Cambodge Soir, journal indépendant

Le Cambodge a aussi sa presse rédigée en français à ses débuts, devenue bilingue français - khmer par la suite: "Cambodge Soir Hebdo" (www.cambodgesoir.info). Quotidien jusqu'en octobre 2007 et hebdomadaire ensuite, son contenu dépasse l'actualité cambodgienne pour s'intéresser à toute celle du sud-est asiatique. Il est le seul journal indépendant d'informations politiques et générales publié en français de toute l'Asie ! Soutenu par l'Organisation internationale de la Francophonie, sa liberté de parole et le fait qu'il soit bilingue contribuent largement au débat démocratique et lui permettent de s'affirmer dans un paysage médiatique très partisan et manquant de professionnalisme. Sa création en 1995 fut vraiment un tournant historique alors que l'ensemble de la presse était contrôlée par l'Etat, lui-même aux mains d'un parti unique ! Dès cette époque, la coopération internationale s'est intéressée à la formation de journalistes à l'éthique et aux techniques professionnelles. L'Université Royale de Phnom Penh possède donc une section "journalisme" destinée aux étudiants en langue française. La Rédaction est composée de 11 journalistes cambodgiens, 4 français et 4 autres Cambodgiens assurant notamment des traductions.
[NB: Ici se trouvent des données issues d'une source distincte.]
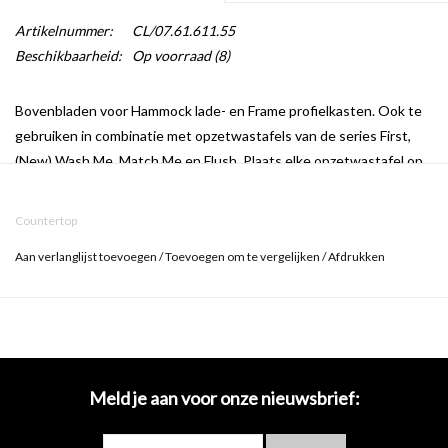
Artikelnummer:
CL/07.61.611.55
Beschikbaarheid:
Op voorraad
(8)
Bovenbladen voor Hammock lade- en Frame profielkasten. Ook te
gebruiken in combinatie met opzetwastafels van de series First,
(New) Wash Me, Match Me en Flush. Plaats elke opzetwastafel op
dit modulair kastensysteem of gebruik het als dressoir.
Countertop
Aan verlanglijst toevoegen
/
Toevoegen om te vergelijken
/
Afdrukken
Verkrijgbaar in verschillende afmetingen tussen 70 cm en 220 cm.
Meld je aan voor onze nieuwsbrief: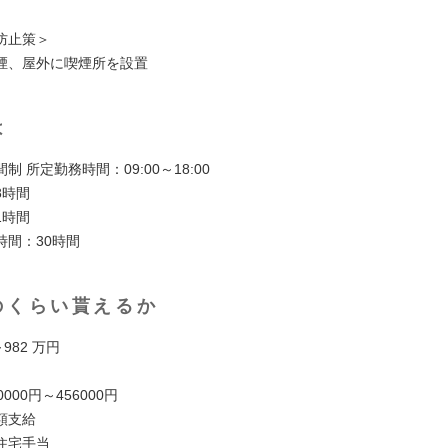
防止策＞
煙、屋外に喫煙所を設置
は
制 所定勤務時間：09:00～18:00
8時間
1時間
時間：30時間
のくらい貰えるか
982 万円
000円～456000円
額支給
：住宅手当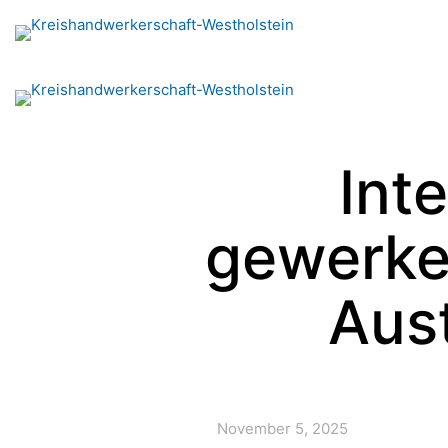
Int
gewerke
Aus
November 5, 2025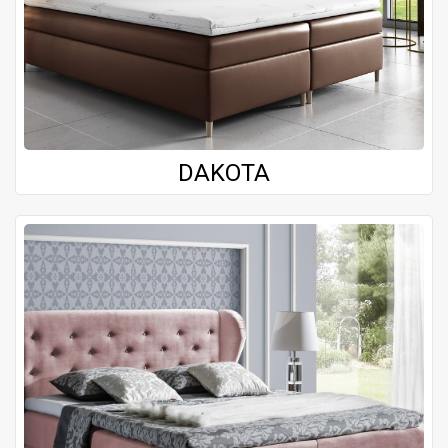
DAKOTA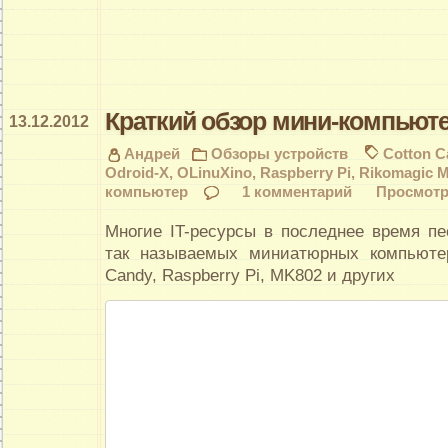
Краткий обзор мини-компьют
13.12.2012
Андрей
Обзоры устройств
Cotton C
Odroid-X
,
OLinuXino
,
Raspberry Pi
,
Rikomagic M
компьютер
1 комментарий
Просмотр
Многие IT-ресурсы в последнее время п
так называемых миниатюрных компьютер
Candy, Raspberry Pi, MK802 и других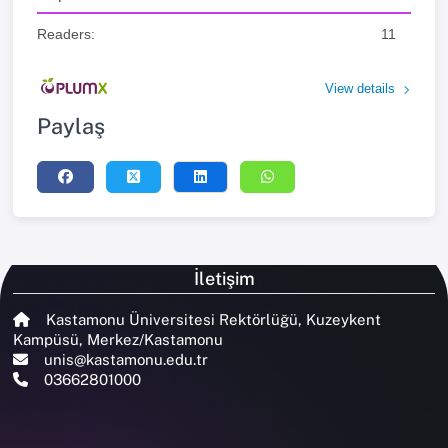
Readers:
11
View details
Paylaş
İletişim
Kastamonu Üniversitesi Rektörlüğü, Kuzeykent
Kampüsü, Merkez/Kastamonu
unis@kastamonu.edu.tr
03662801000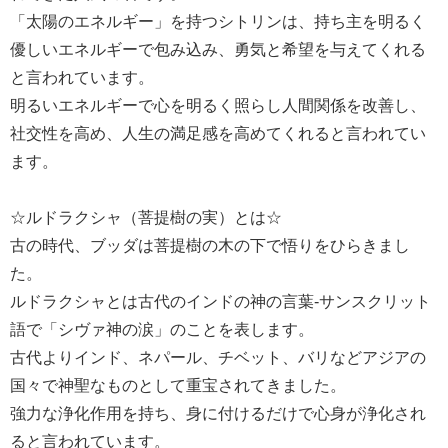
「太陽のエネルギー」を持つシトリンは、持ち主を明るく
優しいエネルギーで包み込み、勇気と希望を与えてくれる
と言われています。
明るいエネルギーで心を明るく照らし人間関係を改善し、
社交性を高め、人生の満足感を高めてくれると言われてい
ます。
☆ルドラクシャ（菩提樹の実）とは☆
古の時代、ブッダは菩提樹の木の下で悟りをひらきまし
た。
ルドラクシャとは古代のインドの神の言葉-サンスクリット
語で「シヴァ神の涙」のことを表します。
古代よりインド、ネパール、チベット、バリなどアジアの
国々で神聖なものとして重宝されてきました。
強力な浄化作用を持ち、身に付けるだけで心身が浄化され
ると言われています。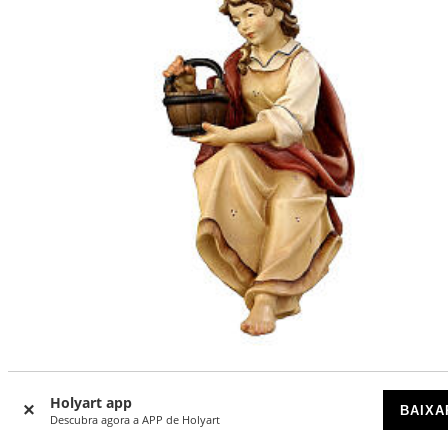
Pastorinha para fontanário presépio Mahlnecht de 9,5 cm
Holyart app
BAIXA
madeira pintada Val Gardena
Descubra agora a APP de Holyart
DISPONÍVEL POR ENCOMENDA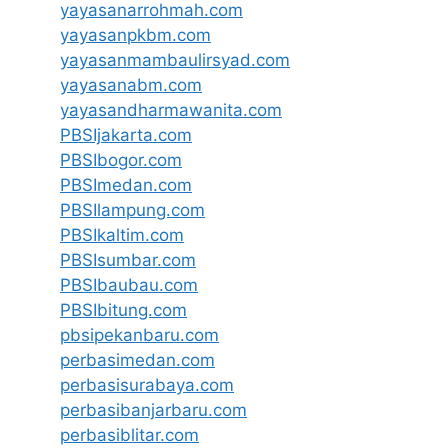
yayasanarrohmah.com
yayasanpkbm.com
yayasanmambaulirsyad.com
yayasanabm.com
yayasandharmawanita.com
PBSIjakarta.com
PBSIbogor.com
PBSImedan.com
PBSIlampung.com
PBSIkaltim.com
PBSIsumbar.com
PBSIbaubau.com
PBSIbitung.com
pbsipekanbaru.com
perbasimedan.com
perbasisurabaya.com
perbasibanjarbaru.com
perbasiblitar.com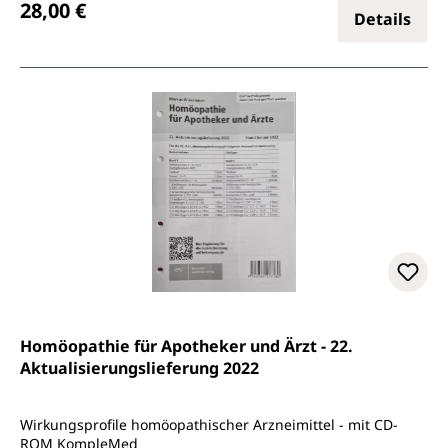
28,00 €
Details
Homöopathie für Apotheker und Ärzt - 22.
Aktualisierungslieferung 2022
Wirkungsprofile homöopathischer Arzneimittel - mit CD-
ROM KompleMed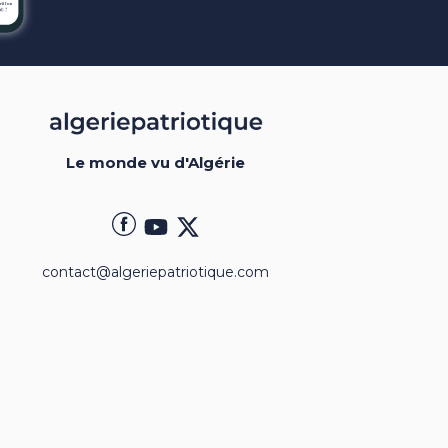
Le monde vu d'Algérie
contact@algeriepatriotique.com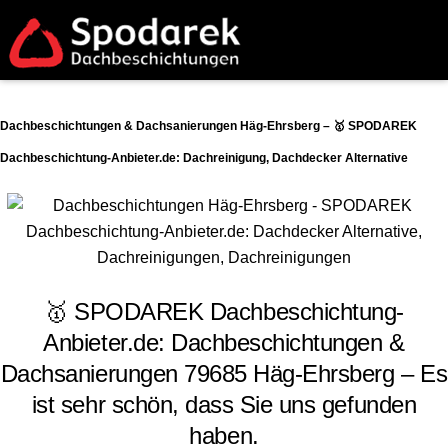
Dachbeschichtungen & Dachsanierungen Häg-Ehrsberg – 🥇 SPODAREK
Dachbeschichtung-Anbieter.de: Dachreinigung, Dachdecker Alternative
🥇 SPODAREK Dachbeschichtung-
Anbieter.de: Dachbeschichtungen &
Dachsanierungen 79685 Häg-Ehrsberg – Es
ist sehr schön, dass Sie uns gefunden
haben.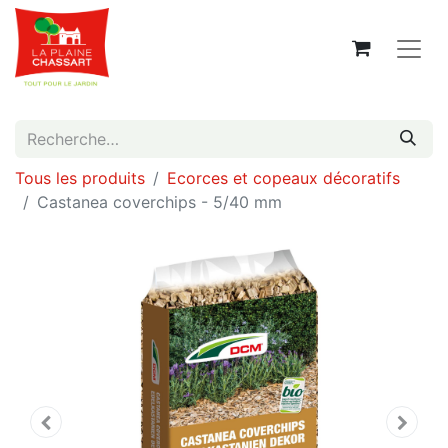
Tous les produits
Ecorces et copeaux décoratifs
Castanea coverchips - 5/40 mm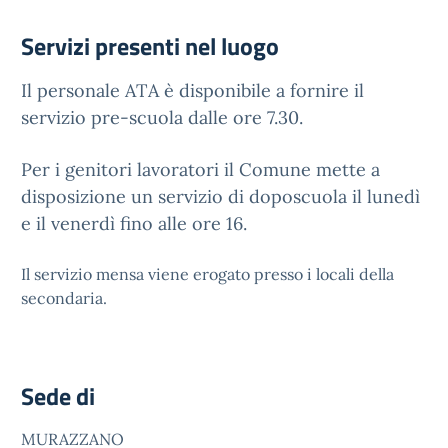
Servizi presenti nel luogo
Il personale ATA è disponibile a fornire il
servizio pre-scuola dalle ore 7.30.
Per i genitori lavoratori il Comune mette a
disposizione un servizio di doposcuola il lunedì
e il venerdì fino alle ore 16.
Il servizio mensa viene erogato presso i locali della
secondaria.
Sede di
MURAZZANO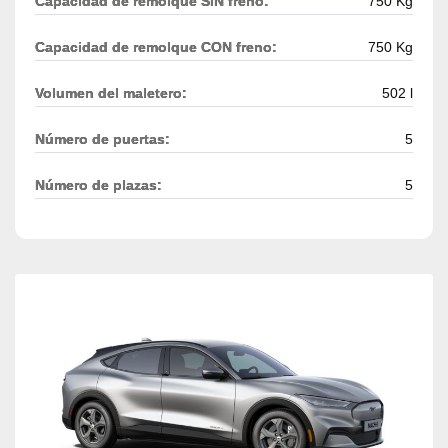
Capacidad de remolque SIN freno:
750 Kg
Capacidad de remolque CON freno:
750 Kg
Volumen del maletero:
502 l
Número de puertas:
5
Número de plazas:
5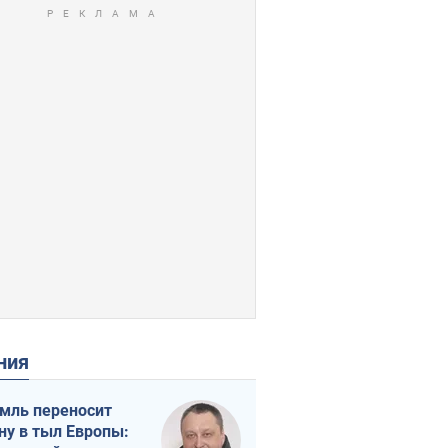
ения
мль переносит
ну в тыл Европы: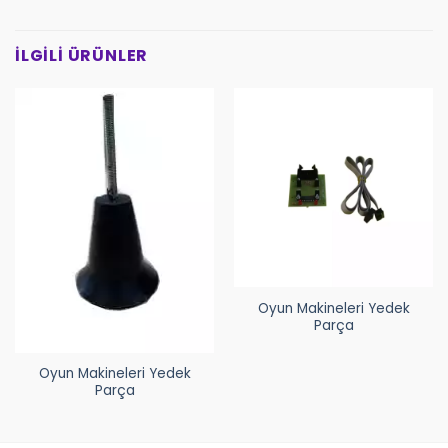
İLGILI ÜRÜNLER
Oyun Makineleri Yedek
Parça
Oyun Makineleri Yedek
Parça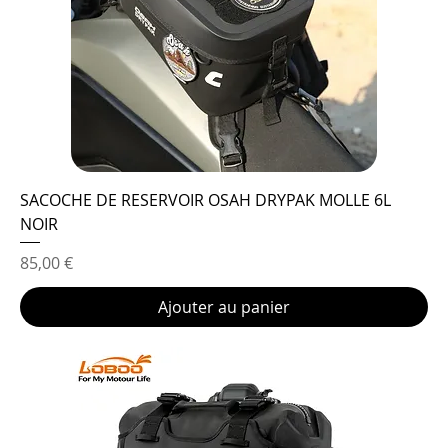
SACOCHE DE RESERVOIR OSAH DRYPAK MOLLE 6L
NOIR
Prix
85,00 €
Ajouter au panier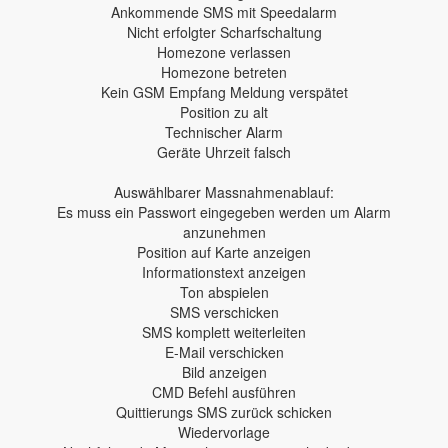
Ankommende SMS mit Speedalarm
Nicht erfolgter Scharfschaltung
Homezone verlassen
Homezone betreten
Kein GSM Empfang Meldung verspätet
Position zu alt
Technischer Alarm
Geräte Uhrzeit falsch
Auswählbarer Massnahmenablauf:
Es muss ein Passwort eingegeben werden um Alarm
anzunehmen
Position auf Karte anzeigen
Informationstext anzeigen
Ton abspielen
SMS verschicken
SMS komplett weiterleiten
E-Mail verschicken
Bild anzeigen
CMD Befehl ausführen
Quittierungs SMS zurück schicken
Wiedervorlage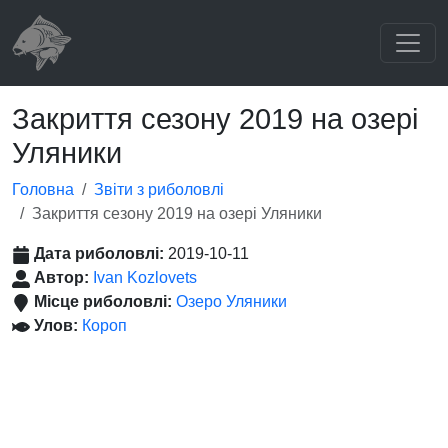
Закриття сезону 2019 на озері
Уляники
Головна
Звіти з риболовлі
Закриття сезону 2019 на озері Уляники
Дата риболовлі:
2019-10-11
Автор:
Ivan Kozlovets
Місце риболовлі:
Озеро Уляники
Улов:
Короп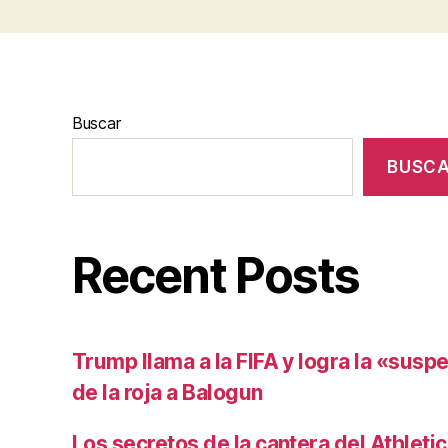
Buscar
BUSC
Recent Posts
Trump llama a la FIFA y logra la «susp
de la roja a Balogun
Los secretos de la cantera del Athletic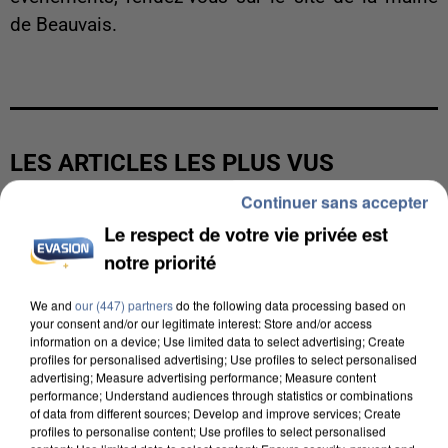
de Beauvais.
LES ARTICLES LES PLUS VUS
Continuer sans accepter
Le respect de votre vie privée est
notre priorité
We and
our (447) partners
do the following data processing based on
your consent and/or our legitimate interest: Store and/or access
information on a device; Use limited data to select advertising; Create
profiles for personalised advertising; Use profiles to select personalised
advertising; Measure advertising performance; Measure content
performance; Understand audiences through statistics or combinations
of data from different sources; Develop and improve services; Create
profiles to personalise content; Use profiles to select personalised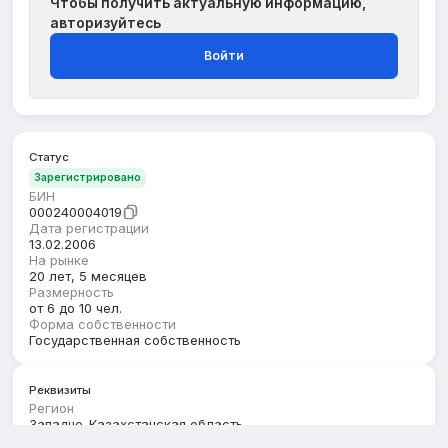
Чтобы получить актуальную информацию,
авторизуйтесь
Войти
Статус
Зарегистрировано
БИН
000240004019
Дата регистрации
13.02.2006
На рынке
20 лет, 5 месяцев
Размерность
от 6 до 10 чел.
Форма собственности
Государственная собственность
Реквизиты
Регион
Западно-Казахстанская область
Юридический адрес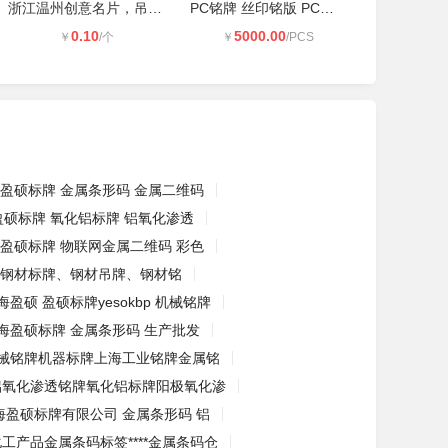
浙江温州创意名片，吊牌，标签多元化
PC铭牌 丝印铭版 PC丝印面板 PET铭版
0.10
5000.00
￥
/个
￥
/PCS
盈硕标牌 金属条形码 金属二维码
盈硕标牌 氧化铝标牌 铝氧化渗透
盈硕标牌 物联网金属二维码 彩色
钢材标牌、钢材吊牌、钢材铭
海盈硕 盈硕标牌yesokbp 机械铭牌
海盈硕标牌 金属条形码 生产批发
械铭牌机器标牌上海工业铭牌金属铭
铝氧化渗透铭牌氧化铝标牌阳极氧化渗
海盈硕标牌有限公司 金属条形码 铝
化工产品金属条码标签****金属条码仓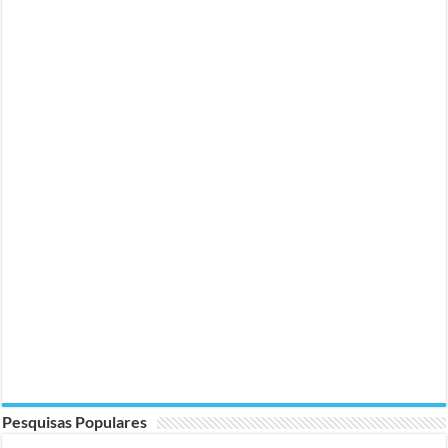
Pesquisas Populares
Autour d'une machine à coudre

Et puis cette rencontre étonnante, sous un marché couvert de Phnom Penh, déconseillé aux odorats sensibles. Nous entendant parler français, un homme nous pousse vers sa femme qui, elle, parle français! Elle tient un étal de couturière (tous les métiers s'exercent ici dans la rue et sur les marchés), elle nous invite à nous asseoir, veut nous servir une tasse de thé pour avoir le privilège de parler français avec nous! Emouvant.

Une certaine idée du français

Si les traces du français dans ces deux pays, sont relativement disparates, il est quand même remarquable de constater que la langue de ceux qui furent quand même des occupants-colonisateurs, sous différents statuts suivant les régions, ne souffre d'aucun opprobre, d'aucun rejet comme c'est souvent le cas. Peut-être est-ce dû au fait que le français, au contraire de l'anglais devenu langue internationale "neutre", véhicule certaines valeurs universelles que sa fameuse "Déclaration des Droits de l'Homme" affirme haut et fort, depuis déjà plus de deux siècles! Une raison de plus de soutenir le français au moment où l'universalité de cette Déclaration est dangereusement remise en cause par des totalitarismes religieux et politiques.